The current population is 311,000 and is forecast to grow to 514,021 by 2041(2). Just over one third of residents (36.3 %) are below the age of 25 years and 10.6% are 65 years and over(3).

Casey is home to the largest number of Aboriginal and Torres Strait Islander residents in Melbourne(4).

Casey is a culturally diverse municipality, with overseas-born residents from more than 150 countries and 120 faiths represented. Overseas born residents constitute 40.5% of residents, with 38% speaking languages other than English(3).

5% (1 in 20) of residents have a disability(3).

Factors impacting on the health and wellbeing of Casey residents

Chronic Disease and Risk Factors

Of all premature death and disability in Australia, chronic disease is the most significant health challenge for the overall population, not only because of health care costs but also the personal, social and economic impacts of these diseases.

Non-communicable*, chronic diseases account for 85% of premature death and disability, injuries 10% and communicable, maternal, neonatal and nutritional disorders 5%(5). The largest contributors to non-communicable chronic disease are cancer, musculoskeletal disorders, cardiovascular diseases and mental and behavioural disorders. These conditions are more prevalent in some population groups; this is referred to as health inequality.

For Casey residents throughout their lifetime(6):

  • 9.1% (almost one in 10) will develop heart disease
  • 2.2% will have a stroke
  • 19% (almost one in five) will develop arthritis.

Much of this burden of disease* and injury is potentially avoidable by either preventing the problems before they develop or finding the problems early and treating them.

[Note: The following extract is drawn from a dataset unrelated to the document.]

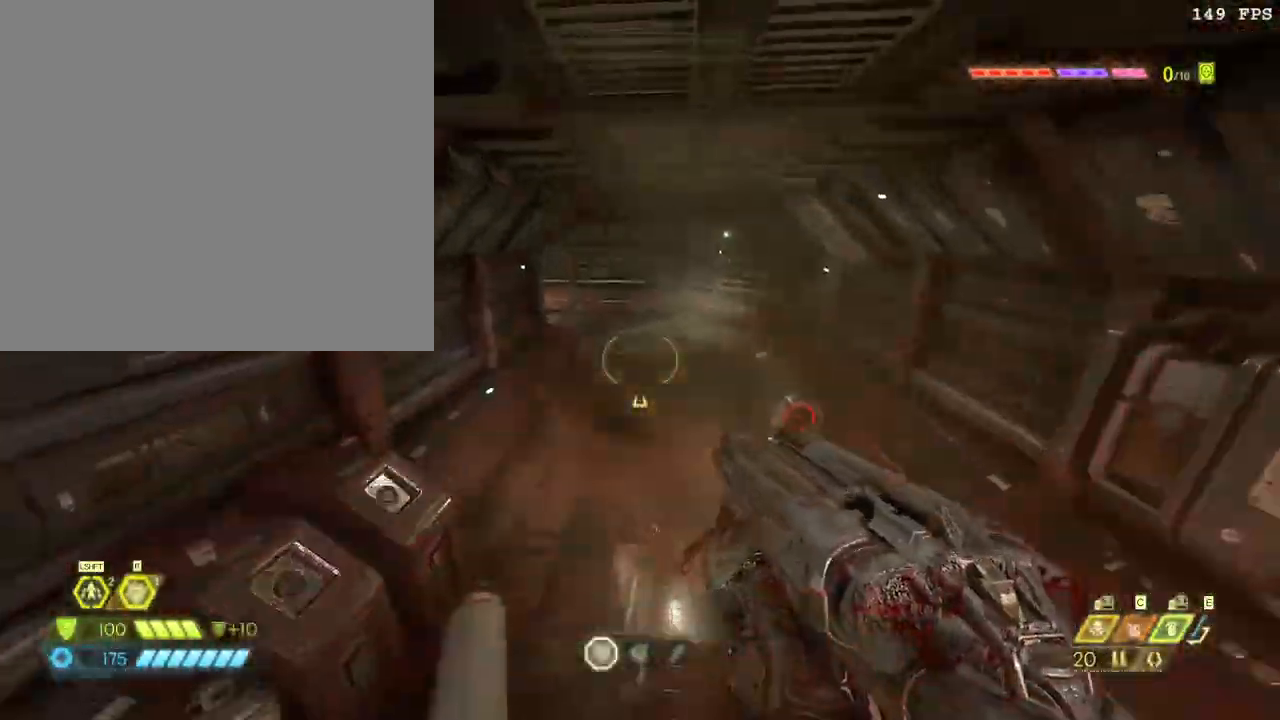
{"keys": ["w", "z"], "mouse": [], "events": [[83, "shift_l", "down"], [233, "shift_l", "up"], [417, "z", "down"]]}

Many of these chronic diseases share the same risk factors; including poor diet, physical inactivity, smoking, alcohol and drug use, being overweight or obese, high blood pressure, high blood glucose and high cholesterol.

For Casey residents(6):

  • 25.2% (one in four) residents are obese and 29.1% (almost one in three) are overweight
  • 27% of residents have been diagnosed with hypertension
  • 6.5% of residents have Type 2 diabetes throughout their lifetime.

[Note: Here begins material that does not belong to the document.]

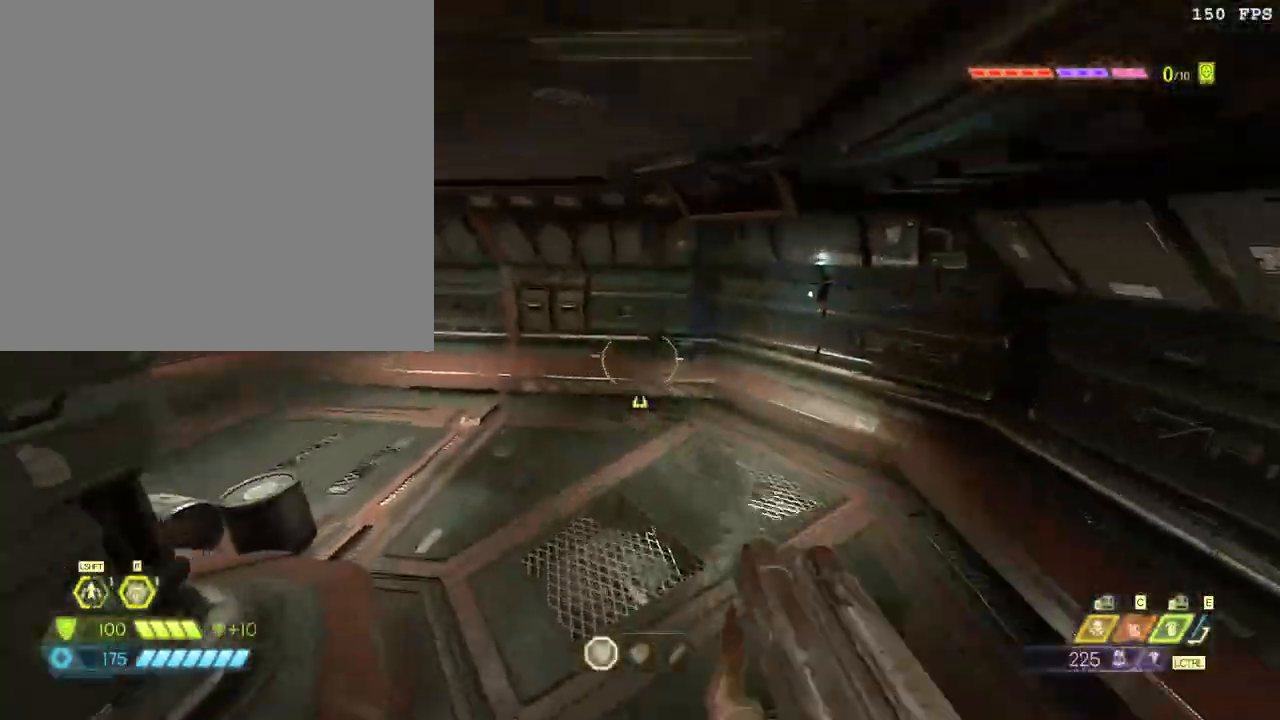
{"keys": ["space", "w"], "mouse": [], "events": [[33, "z", "up"], [333, "space", "down"]]}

Social Determinants of Health

Risk factors are strongly influenced by the social, cultural and environmental conditions in which people live.

Enjoying good health and wellbeing is dependent on conditions such as access to quality education, stable employment, secure and affordable housing, freedom from violence, safe and sustainable natural and built environments, access to affordable food, supportive social networks and services and opportunities to participate in community life(7). These are referred to as the social determinants of health.

An individual’s socio-economic status is strongly associated with their state of health; in general, the lower an individual’s socio-economic status, the worse their health. In Casey there is a significant range of socio-economic status across suburbs, with some areas being the most disadvantaged in the state to some being the least disadvantaged.

Housing affordability is a significant social problem in the City of Casey with many households struggling to afford to buy their dwelling and others buying but spending a large proportion of their income to service the mortgage. Although the overall relationship between housing and health is complex, financial problems associated with housing costs can place considerable mental and emotional stress on families.

Casey faces numerous transport challenges to keep pace with much needed road and public transport improvements for a rapidly growing municipality. Using public transport increases physical activity and helps reduce the chance of obesity and other health problems related to sedentary lifestyles(8). Currently most Casey residents travel to work by car.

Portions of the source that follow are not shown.